Let's just be real, it was Thanksgiving - I ate! Of course I ate! I had plenty of yummy, non-diet foods. I enjoyed myself and every scrumptious bite that I put into my mouth. But it isn't the same! First, I didn't have any dessert. Now, anyone who knows me knows the insane sweet tooth that I have. Cookies, brownies, cakes....if there were no sweets in the world I'd be thin as a rail! But I used discretion yesterday, and I am IMMENSELY proud of myself for it.

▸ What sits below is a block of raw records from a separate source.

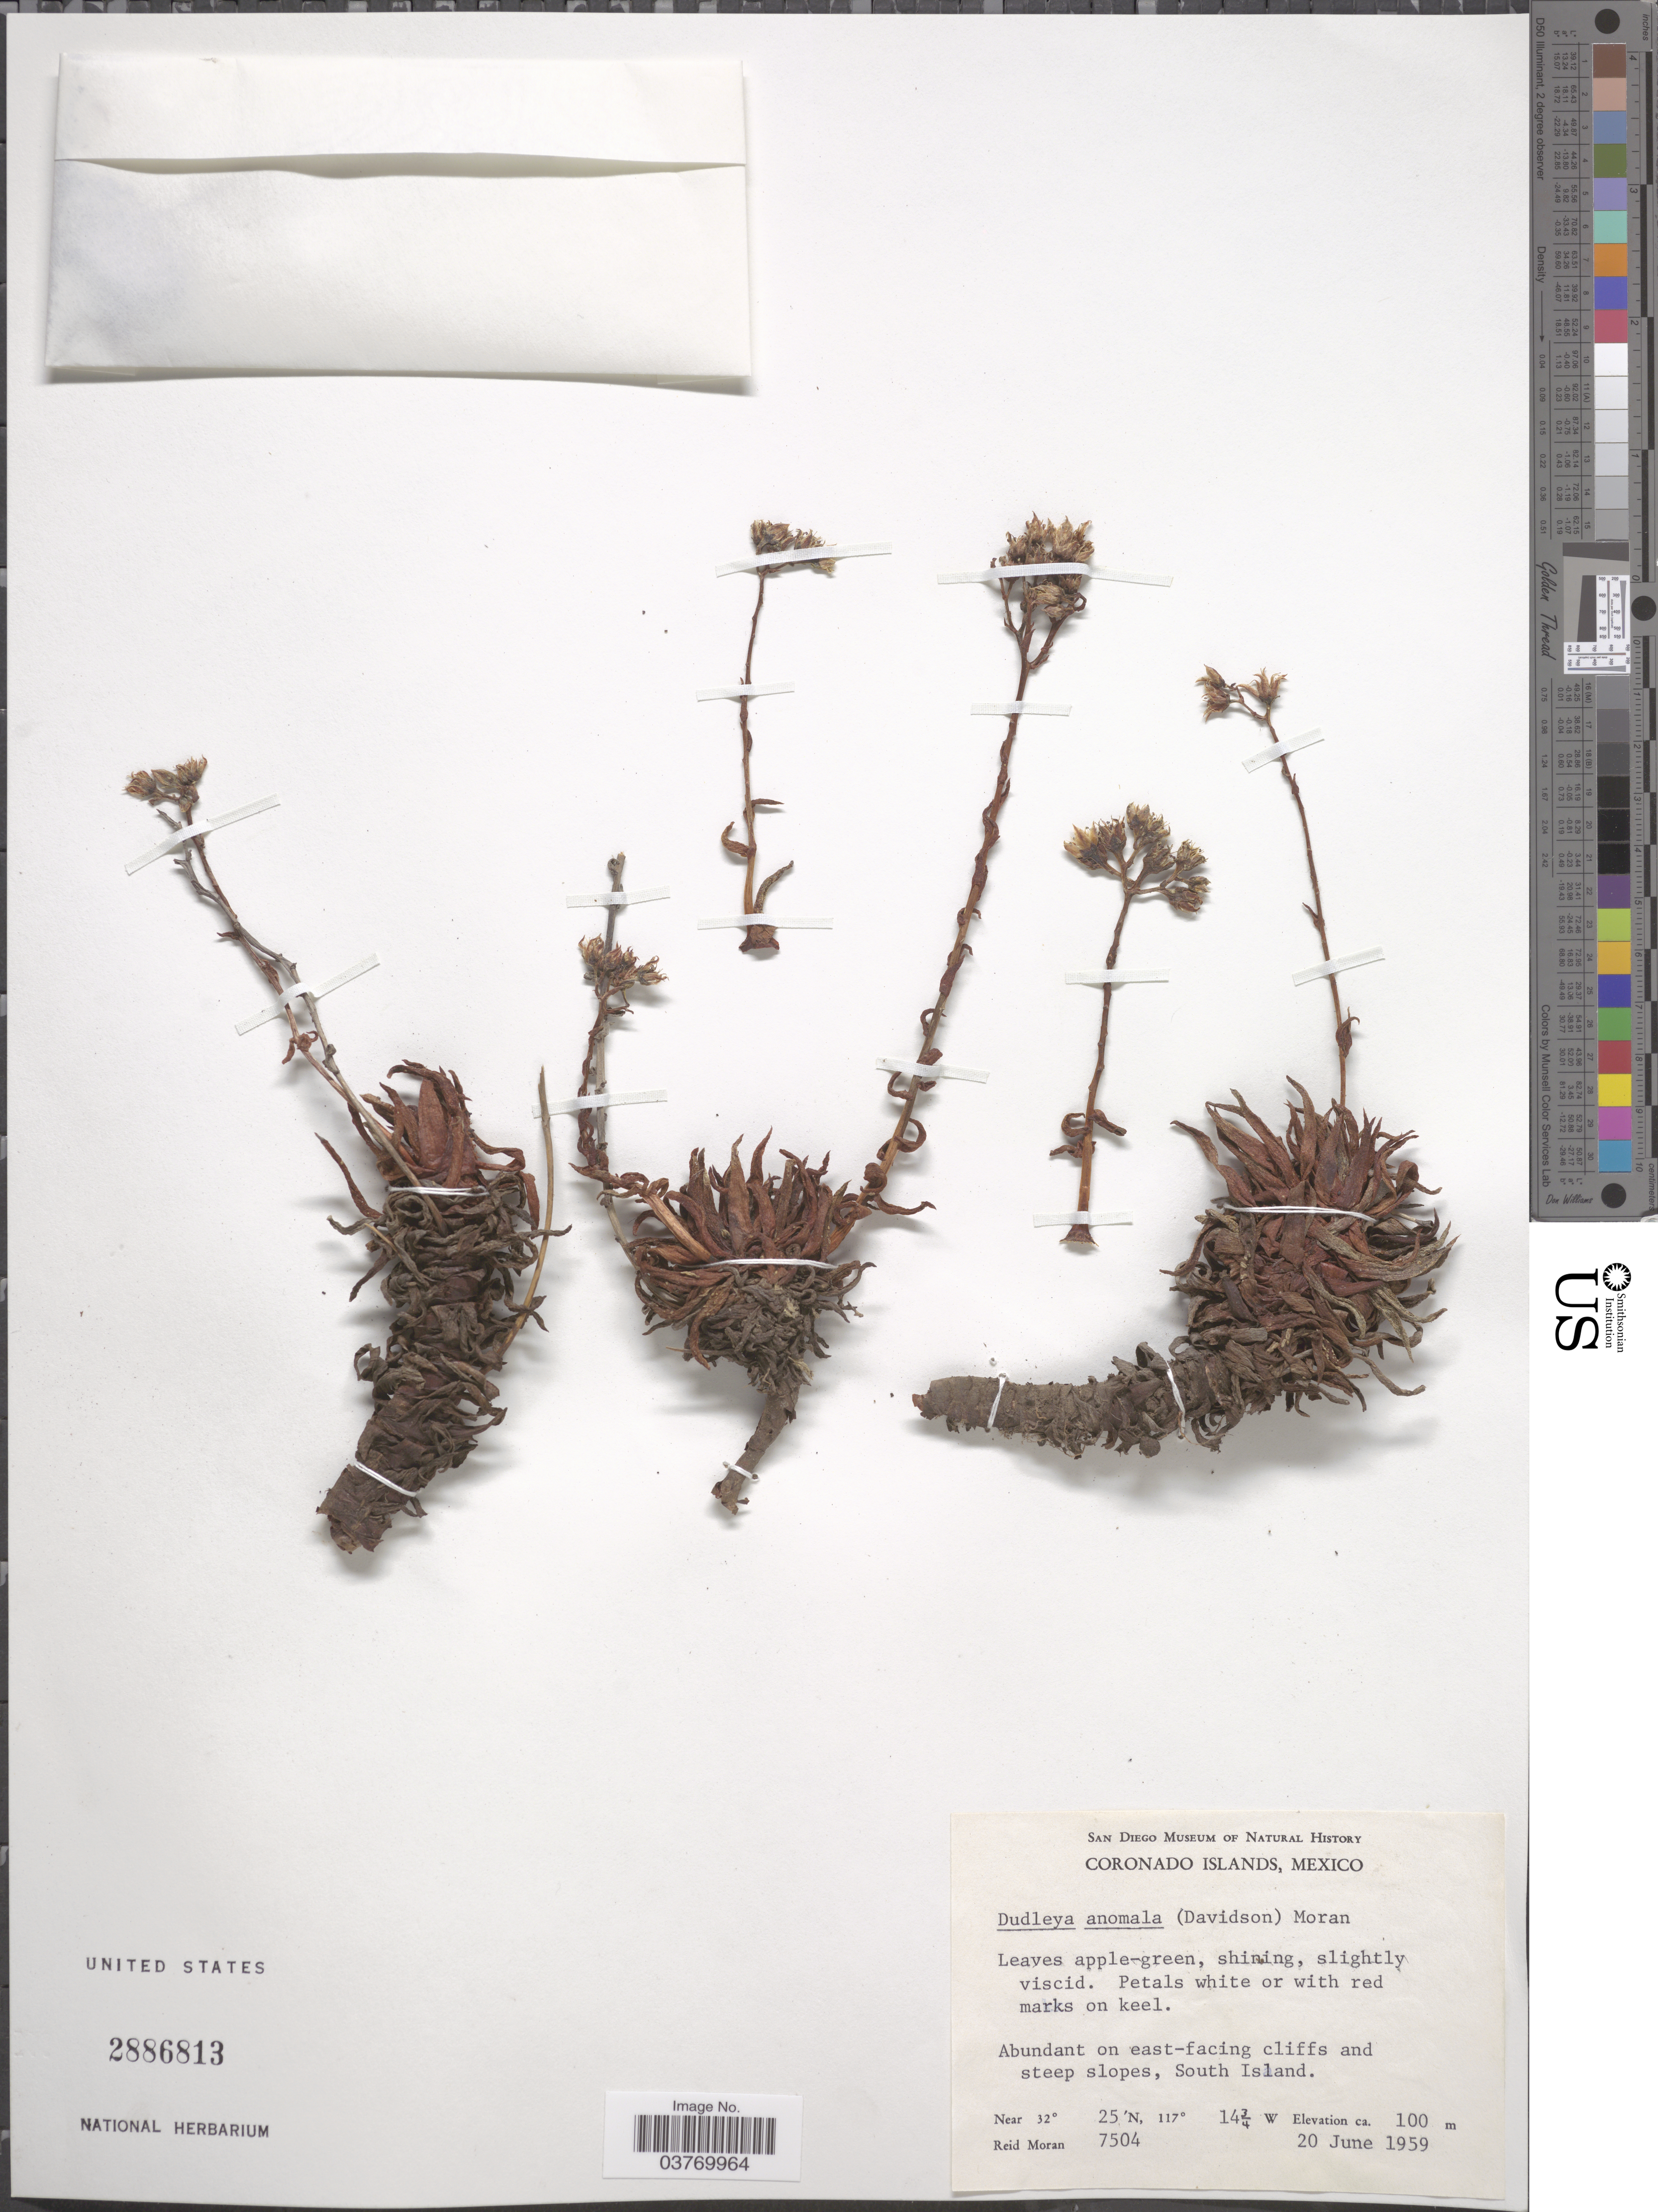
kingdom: Plantae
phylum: Tracheophyta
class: Magnoliopsida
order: Saxifragales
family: Crassulaceae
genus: Dudleya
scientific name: Dudleya anomala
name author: (Davidson) Moran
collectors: R. V. Moran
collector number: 7504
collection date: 1959-06-20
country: Mexico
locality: Coronado Islands. Abundant on east-facing cliffs and steep slopes, South Island.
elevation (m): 100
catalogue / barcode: US 2886813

My mind is controlling my body, instead of allowing my body to dictate what we were going to eat, when and how much. Those days are long gone. This thing is SO mental. It really is all in your mind. I didn't bring home leftovers, and my friend tried to get me to bring home cake and I refused. If that cake is in this house, it's going to get eaten! I said I'm progressing, I'm not delusional.
Before we left for dinner yesterday I worked out, and yesterday morning I couldn't resist - I got on the scale and I'm down 3lbs since Monday!!!!!!!!!!!!!!!! Atop that amazing victory, I got back on this morning, just to assess the damage - and I didn't gain a pound as a result of all my Thanksgiving indulgences.
I hate to come off boastful. I know that there are some of you reading this that are in this same fight with me. I blog to let you know that it's POSSIBLE! Yes, I'm only down a few pounds, but it's so much more than that. I'm proving to myself who's boss. I am NOT a slave to food, or to my lack of discipline, and that brings me more pleasure than any number on a scale. Take heart, readers! Love you all.